» INSTRUCTION:
Everything from the line containing "- [Next.js 공식 문서](https://nextjs.org/docs)" through the final line of the entries must be repeated exactly, and only that, without pictures.
#####
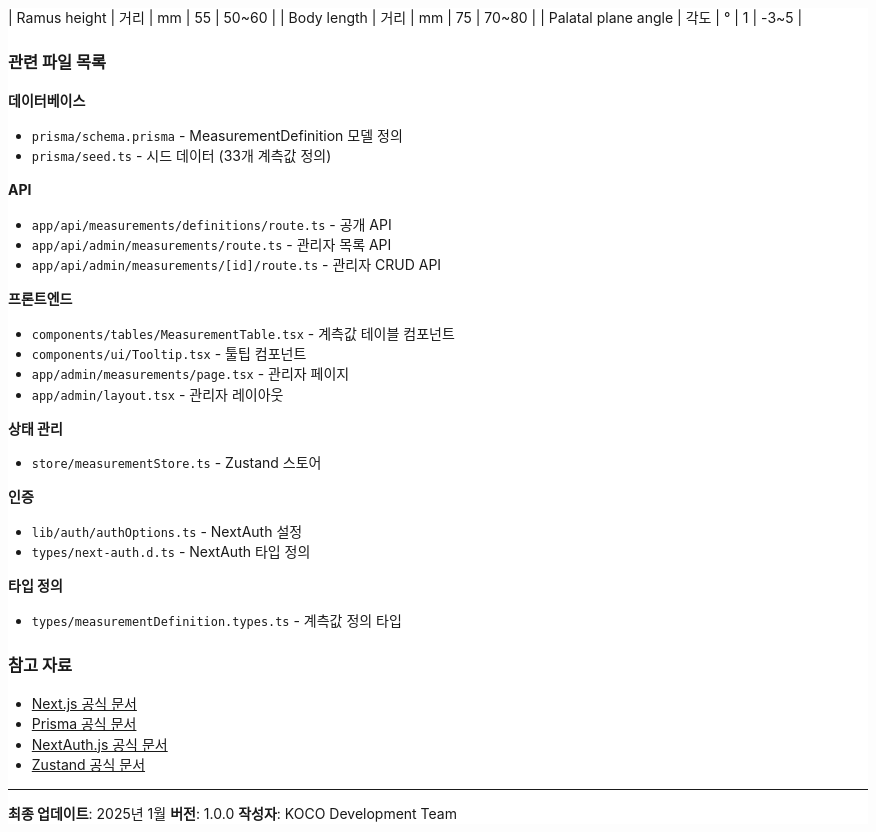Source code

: | Ramus height | 거리 | mm | 55 | 50~60 |
| Body length | 거리 | mm | 75 | 70~80 |
| Palatal plane angle | 각도 | ° | 1 | -3~5 |

### 관련 파일 목록

**데이터베이스**
- `prisma/schema.prisma` - MeasurementDefinition 모델 정의
- `prisma/seed.ts` - 시드 데이터 (33개 계측값 정의)

**API**
- `app/api/measurements/definitions/route.ts` - 공개 API
- `app/api/admin/measurements/route.ts` - 관리자 목록 API
- `app/api/admin/measurements/[id]/route.ts` - 관리자 CRUD API

**프론트엔드**
- `components/tables/MeasurementTable.tsx` - 계측값 테이블 컴포넌트
- `components/ui/Tooltip.tsx` - 툴팁 컴포넌트
- `app/admin/measurements/page.tsx` - 관리자 페이지
- `app/admin/layout.tsx` - 관리자 레이아웃

**상태 관리**
- `store/measurementStore.ts` - Zustand 스토어

**인증**
- `lib/auth/authOptions.ts` - NextAuth 설정
- `types/next-auth.d.ts` - NextAuth 타입 정의

**타입 정의**
- `types/measurementDefinition.types.ts` - 계측값 정의 타입

### 참고 자료

- [Next.js 공식 문서](https://nextjs.org/docs)
- [Prisma 공식 문서](https://www.prisma.io/docs)
- [NextAuth.js 공식 문서](https://next-auth.js.org)
- [Zustand 공식 문서](https://zustand-demo.pmnd.rs)

---

**최종 업데이트**: 2025년 1월
**버전**: 1.0.0
**작성자**: KOCO Development Team
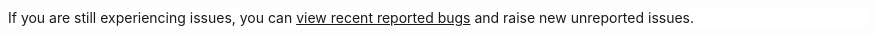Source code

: If you are still experiencing issues, you can [view recent reported bugs](https://gitlab.com/gitlab-org/gitlab/-/issues/?sort=popularity&state=opened&label_name%5B%5D=group%3A%3Asecurity%20policies&label_name%5B%5D=type%3A%3Abug&first_page_size=20) and raise new unreported issues.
#####
» ANSWER SECTION:
- [Next.js 공식 문서](https://nextjs.org/docs)
- [Prisma 공식 문서](https://www.prisma.io/docs)
- [NextAuth.js 공식 문서](https://next-auth.js.org)
- [Zustand 공식 문서](https://zustand-demo.pmnd.rs)

---

**최종 업데이트**: 2025년 1월
**버전**: 1.0.0
**작성자**: KOCO Development Team
Source code

: If you are still experiencing issues, you can [view recent reported bugs](https://gitlab.com/gitlab-org/gitlab/-/issues/?sort=popularity&state=opened&label_name%5B%5D=group%3A%3Asecurity%20policies&label_name%5B%5D=type%3A%3Abug&first_page_size=20) and raise new unreported issues.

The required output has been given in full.